Would you give again, exactly, the lines running from the line with "- T7 vertebra: bounding" to the end of the data below, both included?

* _GIVEN DATA_:

*** Begin section ***

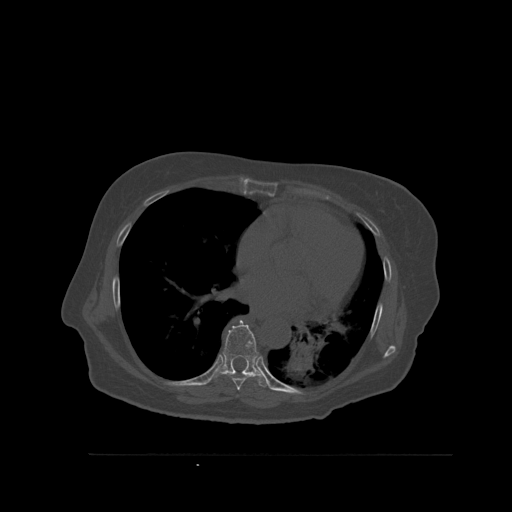
CT including the spine, one axial slice; slice 356 of 527 in the series (ordered by position); bone window (W 1800 / L 400 HU); 1.5 mm slice thickness; 512 × 512 image matrix, field of view 470 × 470 mm. Patient: female, 73 years. From the clinical record (not read from this slice): primary cancer: breast; vertebrae with lytic lesions (as recorded): L2.
Structures marked on this image (semi-automatic segmentation, software-assisted and operator-edited):
- T7 vertebra: bounding box [x1, y1, x2, y2] px = [229, 374, 256, 391]
- T8 vertebra: [210, 320, 268, 388]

*** End section ***

* _FINISHED EXERCISE_:
- T7 vertebra: bounding box [x1, y1, x2, y2] px = [229, 374, 256, 391]
- T8 vertebra: [210, 320, 268, 388]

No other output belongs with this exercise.